Whenever I call my local ISP with an issue I just make tier1 and tier2 dizzy so they escalate. On Wed, Jan 4, 2017 at 3:28 AM, Paul B. Henson <henson@acm.org> wrote:
On Tue, Jan 03, 2017 at 06:56:13PM -0800, Paul B. Henson wrote:
Hopefully it won't be three days this time.
Well, my FIOS mysteriously came back online about 9:45pm, a bit over 18 hours after it mysteriously dropped offline. I happened to be in the wiring closet staring angrily at the ONT about 8:30ish and noticed that it reset itself 2 or 3 times over the course of about 10 minutes, so I get the feeling somebody was fiddling with it remotely. I suppose I'll never really know what was broken or how it ended up being fixed, other than having about 100% certainty it was on the far side of the fiber.

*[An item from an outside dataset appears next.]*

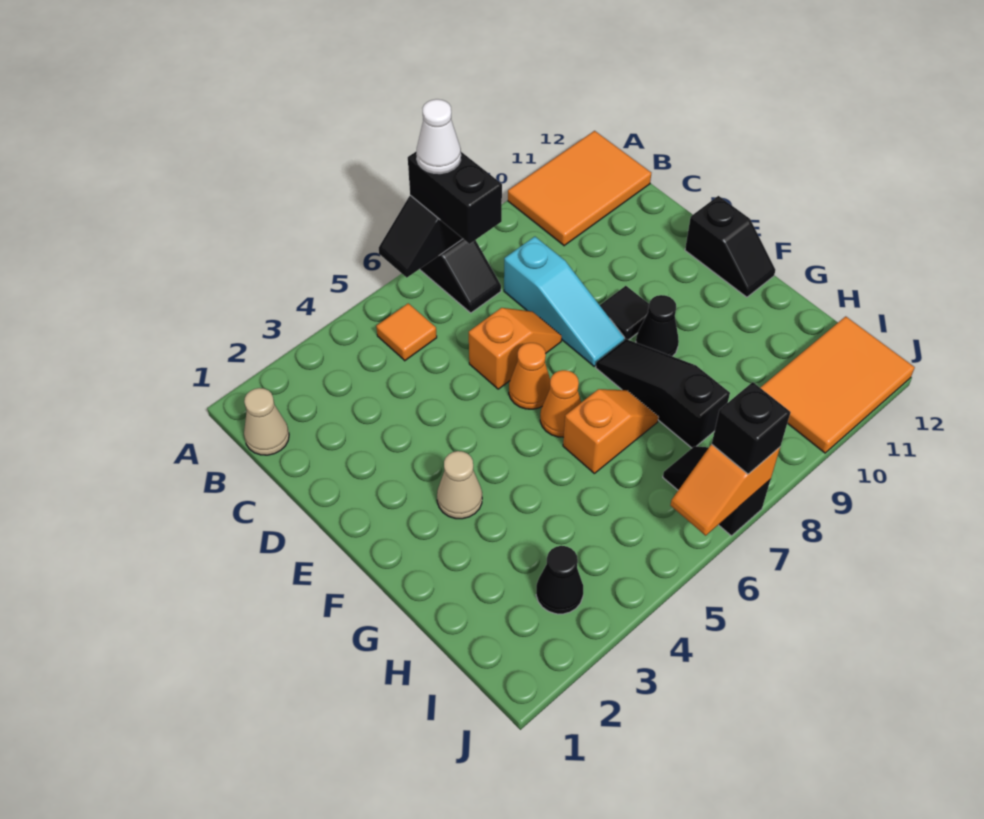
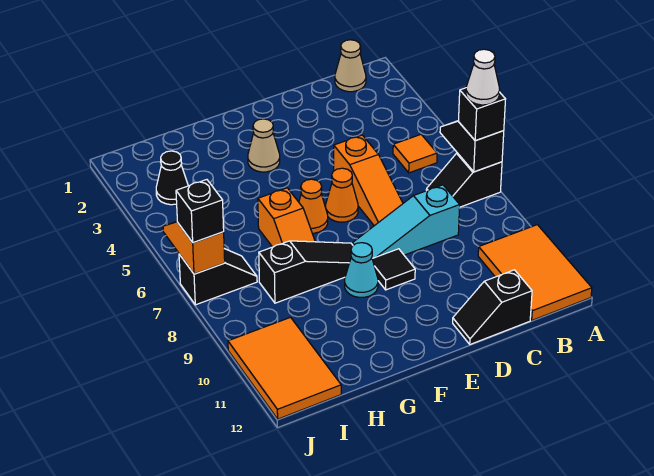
black 1x2 brick [408,152,502,244] -> black 1x1 brick [458,88,506,141]
orange 1x2 slope [469,308,562,389] -> orange 1x3 slope [334,135,403,226]
black 1x2 slope [685,196,775,297] -> black 1x2 slope moved to [453,270,532,344]
black 1x1 cone [636,295,679,356] -> cyan 1x1 cone [345,243,378,297]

It's understandable that equipment breaks, and people misconfigure things sometimes. What I find insanely frustrating is the complete disconnect between level 1/2 support and the network engineers that actually know what's going on. When I called this morning with a complete outage of my business class FIOS, somebody probably knew it was down, or at least should have been able to tell it was down. But instead I get to waste hours of my time going through meaningless troubleshooting steps because lower level support doesn't have that information. And then after actually getting an escalation to someone who confirms an outage and gives me a ticket #, later follow up once again yields a complete lack of knowledge of what's clearly an outage, whether of just my connection or more widespread.
I'm about at the point where next time it goes down and it appears to be a remote issue I'm not going to bother to call it in; I'll just cross my fingers and hope it fixes itself within a day or so and only report it if it doesn't. I don't think my calls today did anything but waste my time.